» **Descripción de la tarea**:
Contesta estas preguntas sobre el texto del megaplantón:
(a) ¿En qué punto empezó el levantamiento y hasta dónde llegó?
(b) ¿Qué pregunta hizo Andrés Manuel López Obrador en el momento más fuerte de su discurso?
(c) ¿Qué pidió el anciano que alcanzó a escuchar la propuesta?

» **Texto elegido**:
11.9.06

Una urbe sobre la avenida

Relatos de un viandante sobre el megaplantón
La incredulidad recorrió los rostros de los hombres con el sol negriamarillo como estandarte. El entusiasmo en millones de ojos atentos devino en cansancio adelantado. Por sorpresa se escuchaba una frase imponente, imperativa, imposible de contradecir. El “sí” que emergió de la masa de gargantas fue automático, más por inercia que como un acto reflexivo. Y en ese momento, el Paseo de la Reforma –ese paseo que permitía a Maximiliano y Carlota, y luego a Don Porfirio, disfrutar su traslado del Alcázar de Chapultepec al Palacio Nacional–, previamente vaciado de autos y de personas, ser invadido por lonas inmensas y desproporcionadas –al menos que sus posibles ocupantes fuesen gigantes o cíclopes– , cuerdas atadas fuertemente a coladeras, postes y todo aquello suficientemente estable, y gruesos tubos metálicos penetraron en su asfalto. El levantamiento inició en la fuente de petróleos y avanzó los muchos kilómetros hasta el corazón de México, la plaza de todas las culturas que es el Zócalo. Los corazones, excitados, palpitaban. Los rostros asustados, temerosos ante la magnitud de la empresa. Los más, si no en desacuerdo, sí inquietos y poco convencidos. El magno “sí” se gritó como cualquier otra consigna. Pero implicaba un acto inédito en la historia del país: el campamento de protesta política más numeroso, extenso y riesgoso de la historia. Tomar la calle era tomar la historia, y apoderarse para sí del simbólico mito detrás de cada nomenclatura: la Reforma, los presidentes Juárez y Madero, y la Constitución. Si reunir más de dos millones de personas para manifestarse públicamente contra una elección era ya un hecho inédito, lo otro, la instalación permanente de un plantón de protesta durante 15 kilómetros era casi un imposible. En el punto climático de su discurso masivo, Andrés Manuel López Obrador lanzó una pregunta simple, sencilla, pero dura y ardua, con el peso de la historia encima: “¿Nos quedamos?”. Un anciano, adormecido por los años, el calor, el gentío y el esfuerzo, alcanzó a escuchar la propuesta y, entre el mar de miedo, incredulidad y pasmo, dijo con simpleza: “Pues nomás tráiganos las cobijas pa’ acomodarse en la noche”. Miles más, muy pronto, tomarían la misma ruta.

» **Datos de origen**:
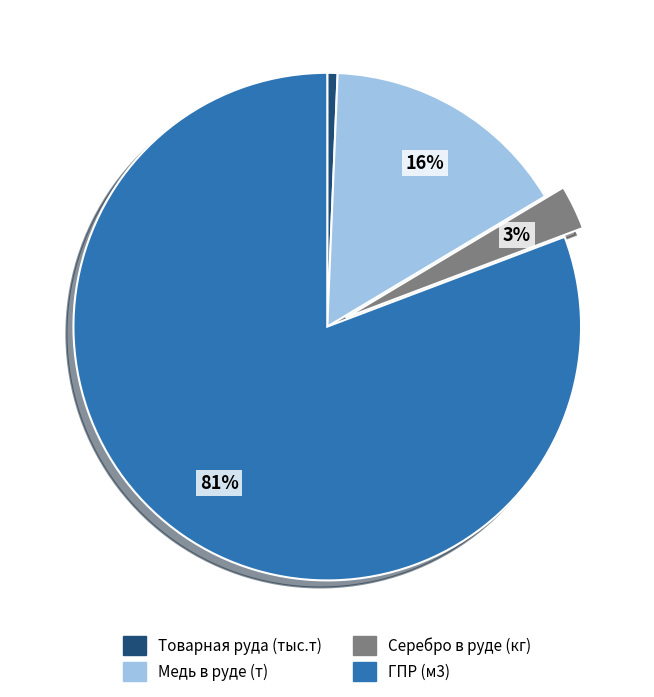

Rank the categories by value from highest to lowest.

ГПР (м3), Медь в руде (т), Серебро в руде (кг), Товарная руда (тыс.т)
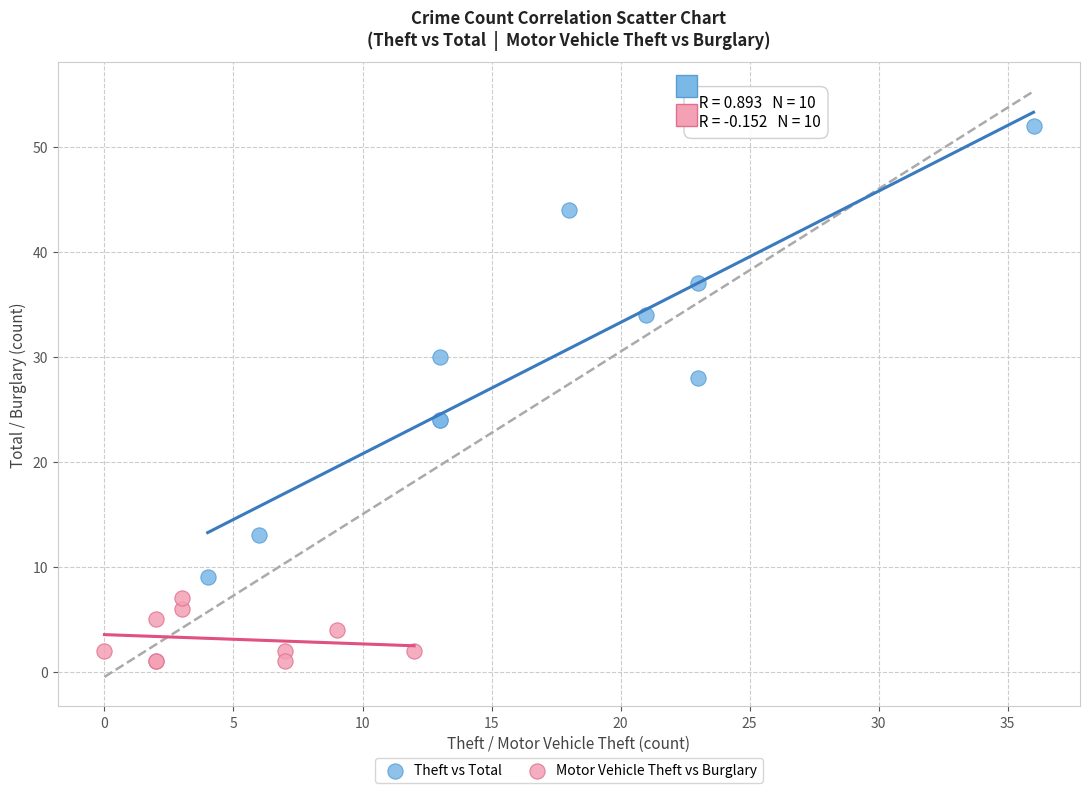

What are all the series names shown in the legend?

Theft vs Total, Motor Vehicle Theft vs Burglary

» **Respuesta del ejercicio**:
(a) Empezó en la fuente de petróleos y llegó hasta el Zócalo.
(b) "¿Nos quedamos?"
(c) Que les trajeran las cobijas para acomodarse en la noche.